Le dessin de Grenoble prépare ce dernier tableau. Baglione reprend pour son étude de composition un schème dispositionnel élaboré par divers peintres lombards tout au long des XVe et XVIe siècles. La disposition, conçue en 1590 par Giovanni Ambrogio Figino (1548- 1608) pour la chapelle du Tribunale di Provvisione de Milan et maintenant au Castello Sforzesco (il existe une autre version peinte pour l’église milanaise de Sant’Eustorgio), constitue certainement le modèle à partir duquel Baglione a réalisé sa propre version. Le saint ecclésiastique, transformé en saint guerrier, y est représenté en cavalier tenant la crosse de la main gauche et le fouet à trois lanières de l’autre main, le cheval cabré au-dessus de corps allongés, morts, figure synecdotique des ariens, ennemis de l’église catholique mais qui étaient soutenus par l’empereur Valentinien II. Ambroise avait refusé de répondre à la demande impériale de leur concéder deux basiliques de Milan. Il partit au combat pour les empêcher d’occuper ces lieux hautement sacrés. Le commanditaire de ce tableau a sûrement fourni au peintre des référents iconographiques précis, peut-être un dessin reprenant la disposition mise au point par Figino. Car, selon les sources, Baglione ne s’est jamais rendu à Milan. Le seul voyage effectué dans les régions septentrionales de l’Italie l’amena à Mantoue entre 1621 et 1622 où il travailla pour les Gonzague. Une autre explication peut être avancée. Le British Museum conserve un dessin de Baglione étudiant la figure de saint Jacques le Majeur en cavalier, brandissant une épée et écrasant ses ennemis mahométans à la bataille de Clavijo. Le dispositif iconographique choisi est très proche de celui figurant sur le dessin de Grenoble. Mais Baglione aurait très bien pu réutiliser un dessin appartenant au dossier génétique du tableau de SantaMaria dell’Orto pour réaliser ce dessin !

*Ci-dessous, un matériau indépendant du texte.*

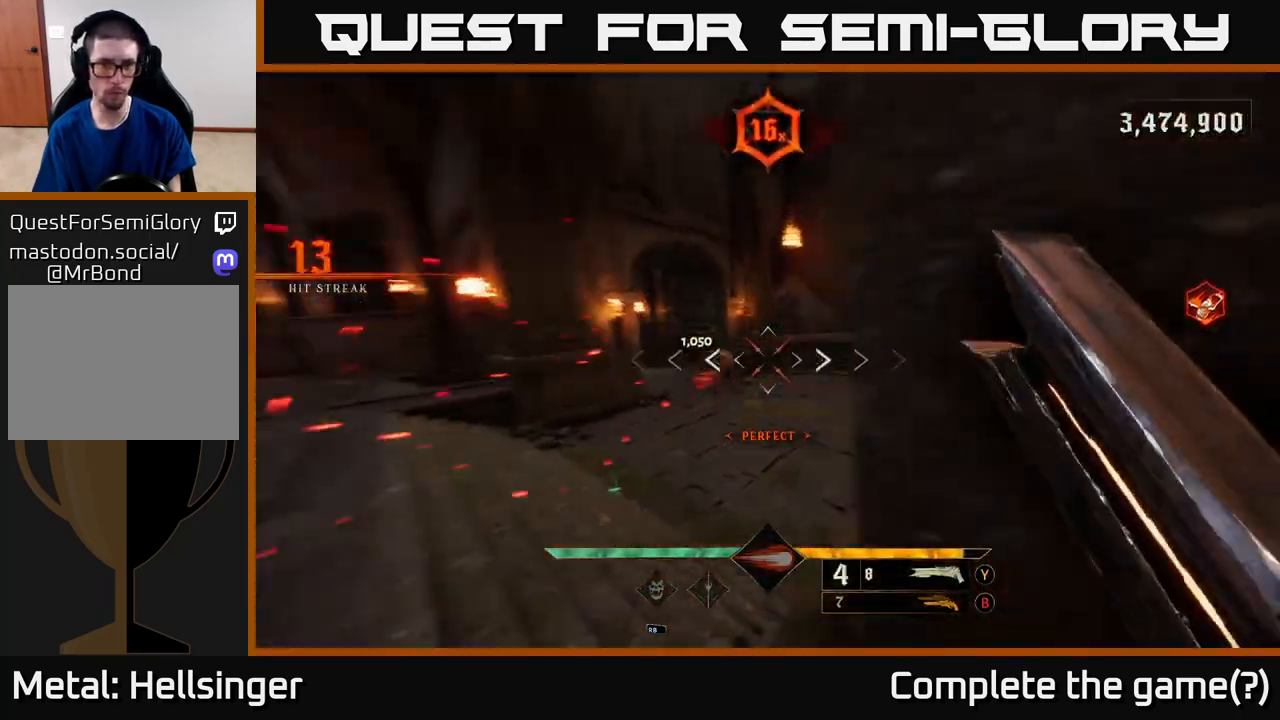
{"buttons": [], "left_stick": "up-right", "right_stick": "center", "events": [[133, "right_stick", "center"], [400, "R2", "down"], [483, "R2", "up"], [483, "left_stick", "up-right"]]}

Le dessin de Grenoble appartient au type des premières idées de disposition. Tracée énergiquement et rapidement à la plume, la figure du saint est tournée vers la droite et tient étrangement de la même main la crosse et le fouet à trois lanières. Cet assemblage pourrait être lu comme une superposition, comme si Baglione ne savait pas encore dans quelle main seront définitivement placés les deux objets. Entre ce dessin et la peinture, de nombreuses différences sont à noter. En fait, le peintre ne reprend presque aucune des propositions dispositionnelles figurées. Le saint est ainsi tourné vers la gauche. Il tient de sa main droite une sorte de crosse se terminant en fouet : l’assemblage est consommé. Baglione invente un objet hybride que l’on ne retrouve nullement dans la tradition iconographique lombarde. Enfin, le nombre de ses ennemis se limite à une seule figure gisante dont la configuration d’ensemble rappelle étrangement, vue toutefois sous un autre angle, la pose de saint Paul dans la conversion du même saint peinte par Caravage à Santa Maria del Popolo. De nombreux autres dessins, s’intercalant entre celui de Grenoble et le tableau, ont dû être réalisés. La feuille grenobloise est à ce jour l’unique dessin préparatoire connu pour ce tableau.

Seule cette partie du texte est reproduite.